▶ [SUPPLIED TEXT]:
------------------------------

Two themes echo throughout the readings: covenant and sacrifice. Exodus recounts the ratification of the Sinai covenant by a sacrificial ritual in which the people affirm the whole content of Exodus 19-24, proclaiming all that the Lord has said, we will heed and do. The Letter to the Hebrews presents a Christian interpretation of the ritual for the Day of Atonement (Leviticus 16), stressing that Jesus is mediator of a new covenant. The Gospel roots this in the final Passover meal of Jesus with his disciples, in which Jesus offers his body and his blood of the covenant, which will be shed for many.

Covenant is one of the major theological ideas of the Old Testament. It has its roots in agreements made in the ancient Near East between peoples that created peace through the exchange of promises of shared obligations and respect. The Sinai covenant recalls God’s rescue of the people from slavery (Ex. 19:4-6), and the people respond by committing themselves to God’s Torah or way of acting as a grateful and liberated people. God’s gift precedes God’s commands.

------------------------------

▶ [TASKS]:
1. Using the passage on covenant and sacrifice, answer each question in a few words:
(a) Which two themes run through the readings?
(b) Which chapter of Leviticus is cited for the Day of Atonement ritual?
(c) What comes before God's commands?
2. Pick up the passage on covenant and sacrifice after its final sentence and keep writing in the same style.
You won't need the listing for anything here.

▶ [PROVIDED DATA]:
------------------------------

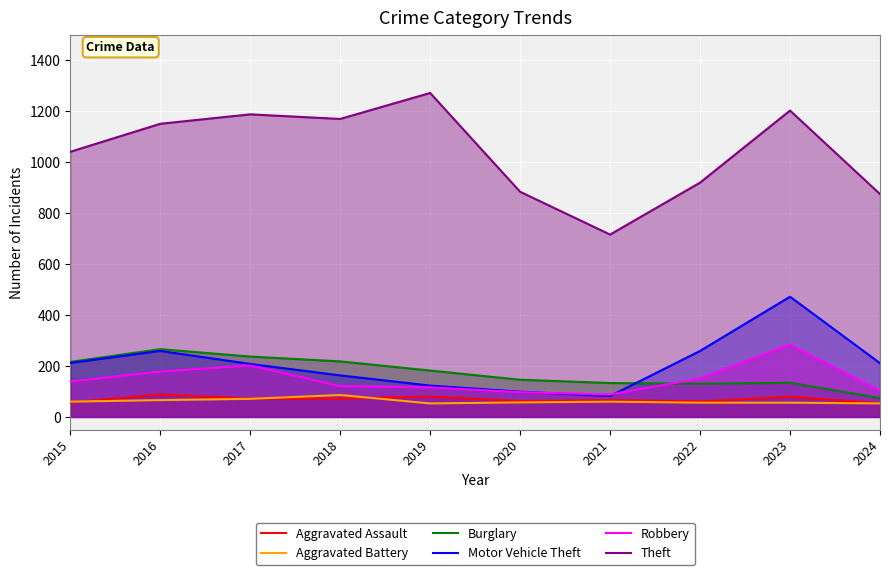

True or false: Burglary and Aggravated Assault intersect in this chart.

False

------------------------------

▶ [RESULTS FOR EACH TASK]:
1.
(a) Covenant and sacrifice.
(b) Leviticus 16.
(c) God's gift.

2.
Covenants were ratified often by sacrifices, which symbolized the total commitment of the partners, and often concluded with a meal during which the offering was consumed, symbolizing that the commitments affirmed would continue to nurture the people. In the New Testament Jesus becomes both the one who enacts the new covenant and the one who offers his whole life (body and blood) as a covenant meal. Eating the body and drinking the blood of Christ is a commitment to be nurtured by the kind and quality of life embodied by Jesus of Nazareth. As the early Jerusalem Catechesis states, His body is given to us under the symbol of bread, and his blood is given to us under the symbol of wine, in order to make us by receiving them one body and one blood with him (Office of Readings for the Saturday after Easter).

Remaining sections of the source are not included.